In realtà, la Cassazione accenna al rispetto dell’autodeterminazione – ovvero della libertà di cura – ma ritiene che la circostanza in questione ne esuli perché la ragazza si fidò dei genitori, senza avere reale nozione del problema. Dunque, si ammettono scelte che escano dai postulati della medicina ufficiale se si dimostra che derivano da un pensiero autonomo, consapevole e maturo. In tal caso anche un minore potrebbe rifiutarsi di sottoporsi alla chemio e optare per l’omeopatia, la medicina di Hamer o i fiori di Bach. A patto però che conosca a fondo la letteratura a riguardo, le implicazioni metodologiche, il rapporto tra rischi e benefici ecc. Questa reductio ad absurdum può apparire paradossale ma in realtà semplifica il problema.
A nessuno infatti potremo mai riconoscere la libertà di autodeterminarsi e di scegliere liberamente una cura se condizione necessaria ne è una piena consapevolezza teorica. L’unica decisione permessa sarà di cedere a esperti legalmente certificati la nostra facoltà di decidere, piegandosi agli Ordini della ‘Scienza’. Del resto, è quello che già fanno tutti coloro che si sottopongono alla chemioterapia. Si affidano alla medicina ufficiale, e non sono certo meno succubi dei medici di quanto quella ragazza lo fosse dei suoi genitori. Dunque, per coerenza, ogni volta che uno di loro muore dopo aver seguito i protocolli sanitari, dovremmo accusare i medici di circonvenzione d’incapace, d’aver plagiato il paziente, di avergli negato il diritto di vivere.
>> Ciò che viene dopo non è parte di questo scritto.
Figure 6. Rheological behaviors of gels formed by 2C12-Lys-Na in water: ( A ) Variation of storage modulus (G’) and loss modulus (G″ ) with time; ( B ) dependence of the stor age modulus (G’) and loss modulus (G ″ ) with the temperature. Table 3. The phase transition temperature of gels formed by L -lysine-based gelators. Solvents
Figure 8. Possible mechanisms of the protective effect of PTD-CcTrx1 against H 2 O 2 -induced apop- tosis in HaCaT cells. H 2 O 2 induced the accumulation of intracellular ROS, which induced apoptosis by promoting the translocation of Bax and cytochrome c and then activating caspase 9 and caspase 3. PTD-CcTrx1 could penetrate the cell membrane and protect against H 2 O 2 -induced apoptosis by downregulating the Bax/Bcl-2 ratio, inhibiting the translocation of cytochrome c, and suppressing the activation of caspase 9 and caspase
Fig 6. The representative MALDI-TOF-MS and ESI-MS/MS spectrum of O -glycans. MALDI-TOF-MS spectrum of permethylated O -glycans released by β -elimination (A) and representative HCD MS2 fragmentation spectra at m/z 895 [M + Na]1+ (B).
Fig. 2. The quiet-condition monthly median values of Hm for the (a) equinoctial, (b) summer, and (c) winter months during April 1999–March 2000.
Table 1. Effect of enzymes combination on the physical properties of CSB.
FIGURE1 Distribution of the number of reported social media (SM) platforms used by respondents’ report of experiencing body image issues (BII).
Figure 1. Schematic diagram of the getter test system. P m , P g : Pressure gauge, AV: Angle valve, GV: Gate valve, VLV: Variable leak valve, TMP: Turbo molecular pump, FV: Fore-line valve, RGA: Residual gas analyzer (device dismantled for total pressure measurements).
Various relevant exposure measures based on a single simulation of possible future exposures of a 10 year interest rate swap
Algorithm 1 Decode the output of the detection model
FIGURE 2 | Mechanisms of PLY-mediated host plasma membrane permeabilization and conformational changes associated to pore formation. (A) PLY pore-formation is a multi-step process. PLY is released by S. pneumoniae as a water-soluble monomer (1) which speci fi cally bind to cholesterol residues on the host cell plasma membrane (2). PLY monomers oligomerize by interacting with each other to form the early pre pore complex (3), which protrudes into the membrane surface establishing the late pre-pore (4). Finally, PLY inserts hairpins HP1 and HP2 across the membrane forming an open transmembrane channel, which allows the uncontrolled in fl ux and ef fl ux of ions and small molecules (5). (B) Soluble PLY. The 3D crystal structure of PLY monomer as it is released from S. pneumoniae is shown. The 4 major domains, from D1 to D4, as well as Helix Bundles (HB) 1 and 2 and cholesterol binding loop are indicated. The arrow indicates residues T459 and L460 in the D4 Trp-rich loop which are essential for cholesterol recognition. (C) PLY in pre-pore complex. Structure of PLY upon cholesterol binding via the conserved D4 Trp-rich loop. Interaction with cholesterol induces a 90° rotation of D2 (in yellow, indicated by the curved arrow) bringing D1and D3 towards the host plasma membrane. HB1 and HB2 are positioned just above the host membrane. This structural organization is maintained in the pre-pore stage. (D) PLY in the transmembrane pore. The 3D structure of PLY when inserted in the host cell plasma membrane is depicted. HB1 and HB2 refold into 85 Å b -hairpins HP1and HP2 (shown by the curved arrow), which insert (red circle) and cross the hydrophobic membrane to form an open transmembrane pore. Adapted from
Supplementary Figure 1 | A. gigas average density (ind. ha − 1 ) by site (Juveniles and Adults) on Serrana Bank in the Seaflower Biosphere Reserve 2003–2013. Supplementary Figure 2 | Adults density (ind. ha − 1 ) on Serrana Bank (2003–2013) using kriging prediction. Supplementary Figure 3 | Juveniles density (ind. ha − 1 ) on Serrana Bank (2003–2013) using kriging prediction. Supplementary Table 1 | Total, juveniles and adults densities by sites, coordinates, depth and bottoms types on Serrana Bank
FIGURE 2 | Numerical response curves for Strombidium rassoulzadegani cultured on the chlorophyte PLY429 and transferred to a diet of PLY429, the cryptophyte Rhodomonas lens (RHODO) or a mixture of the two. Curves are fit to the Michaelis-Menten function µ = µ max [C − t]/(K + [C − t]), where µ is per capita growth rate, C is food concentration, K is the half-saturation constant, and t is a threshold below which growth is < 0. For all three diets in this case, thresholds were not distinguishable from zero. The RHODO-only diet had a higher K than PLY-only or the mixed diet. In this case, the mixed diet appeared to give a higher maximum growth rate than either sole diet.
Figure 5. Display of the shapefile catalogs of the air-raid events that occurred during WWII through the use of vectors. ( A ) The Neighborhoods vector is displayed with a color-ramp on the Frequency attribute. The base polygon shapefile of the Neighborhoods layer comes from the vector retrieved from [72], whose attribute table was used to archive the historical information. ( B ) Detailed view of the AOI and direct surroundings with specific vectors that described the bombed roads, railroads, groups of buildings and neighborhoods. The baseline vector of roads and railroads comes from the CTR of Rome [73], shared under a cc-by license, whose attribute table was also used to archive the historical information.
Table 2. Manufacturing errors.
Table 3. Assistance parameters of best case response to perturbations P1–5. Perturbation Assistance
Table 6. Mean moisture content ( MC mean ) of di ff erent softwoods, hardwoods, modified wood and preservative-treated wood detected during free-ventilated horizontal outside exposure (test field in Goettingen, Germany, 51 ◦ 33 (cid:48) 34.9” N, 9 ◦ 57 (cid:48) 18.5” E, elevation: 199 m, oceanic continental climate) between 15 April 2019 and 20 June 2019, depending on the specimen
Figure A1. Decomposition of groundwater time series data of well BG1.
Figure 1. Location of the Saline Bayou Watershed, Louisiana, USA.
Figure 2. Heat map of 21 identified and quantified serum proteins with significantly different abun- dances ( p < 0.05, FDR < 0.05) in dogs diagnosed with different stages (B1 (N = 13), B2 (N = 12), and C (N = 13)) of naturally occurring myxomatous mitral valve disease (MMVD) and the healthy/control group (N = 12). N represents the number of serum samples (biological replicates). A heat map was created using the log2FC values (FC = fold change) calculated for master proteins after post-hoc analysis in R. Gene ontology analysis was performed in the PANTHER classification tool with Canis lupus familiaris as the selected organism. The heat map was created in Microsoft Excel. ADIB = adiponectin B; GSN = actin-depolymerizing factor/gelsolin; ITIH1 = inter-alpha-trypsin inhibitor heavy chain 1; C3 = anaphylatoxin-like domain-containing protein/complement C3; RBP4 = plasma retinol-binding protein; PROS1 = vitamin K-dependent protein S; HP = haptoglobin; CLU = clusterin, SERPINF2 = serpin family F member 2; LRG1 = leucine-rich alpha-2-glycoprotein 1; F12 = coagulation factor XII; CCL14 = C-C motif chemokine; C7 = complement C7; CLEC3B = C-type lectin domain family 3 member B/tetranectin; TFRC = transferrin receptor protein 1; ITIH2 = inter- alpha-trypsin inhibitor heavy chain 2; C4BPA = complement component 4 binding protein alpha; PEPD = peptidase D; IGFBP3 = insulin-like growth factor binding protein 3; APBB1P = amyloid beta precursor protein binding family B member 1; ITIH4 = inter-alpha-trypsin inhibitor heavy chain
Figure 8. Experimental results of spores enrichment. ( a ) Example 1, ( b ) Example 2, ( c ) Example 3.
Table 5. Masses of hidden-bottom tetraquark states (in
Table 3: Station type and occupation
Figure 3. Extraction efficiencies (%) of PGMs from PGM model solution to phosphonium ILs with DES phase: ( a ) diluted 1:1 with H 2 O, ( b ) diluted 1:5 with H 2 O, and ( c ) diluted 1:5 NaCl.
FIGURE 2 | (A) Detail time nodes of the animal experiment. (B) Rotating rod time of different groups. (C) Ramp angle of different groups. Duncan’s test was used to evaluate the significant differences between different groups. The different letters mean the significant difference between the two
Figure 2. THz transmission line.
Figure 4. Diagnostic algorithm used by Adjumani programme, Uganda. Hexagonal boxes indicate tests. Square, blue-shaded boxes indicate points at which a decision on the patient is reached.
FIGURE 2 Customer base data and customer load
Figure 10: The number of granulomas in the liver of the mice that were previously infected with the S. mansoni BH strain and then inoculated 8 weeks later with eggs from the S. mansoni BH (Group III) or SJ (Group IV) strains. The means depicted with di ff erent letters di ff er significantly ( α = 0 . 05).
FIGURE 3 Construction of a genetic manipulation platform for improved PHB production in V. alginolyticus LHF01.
V’è però un altro aspetto che mi lascia particolarmente perplesso. La sentenza afferma che la ragazza non era libera di scegliere perché “non aveva, in ragione dell’età, la percezione della reale possibilità di morire”. Mi chiedo come possano dei giudici leggere così chiaramente nell’animo umano. Vi sono bimbi perfettamente consapevoli del dover morire e decrepiti centenari che ancora si illudono e non vedono la morte come una probabilità reale. Per altro, che la coscienza della morte sia presupposto di libertà – come diceva Montaigne – è concetto filosofico e non giuridico. Per esser liberi non è indispensabile sentirsi morituri ogni volta che si opta per questa o quella cura.
Si nega che questa ragazza avesse la capacità di scegliere razionalmente perché aveva in sé un forte “senso di immortalità”. Perciò, d’ora in avanti, chiunque mostri una fede così palesemente antiscientifica dovrà esser interdetto, perché incapace d’intendere e di volere. Non importa se la nostra civiltà nasce dall’opera di filosofi, artisti, statisti, scienziati, fermamente convinti d’essere immortali. Chi ancora crederà nella vita eterna e in altre fole – come le medicine alternative – sarà affidato alla tutela di una scienza obiettiva che sceglierà per lui. Per il suo bene.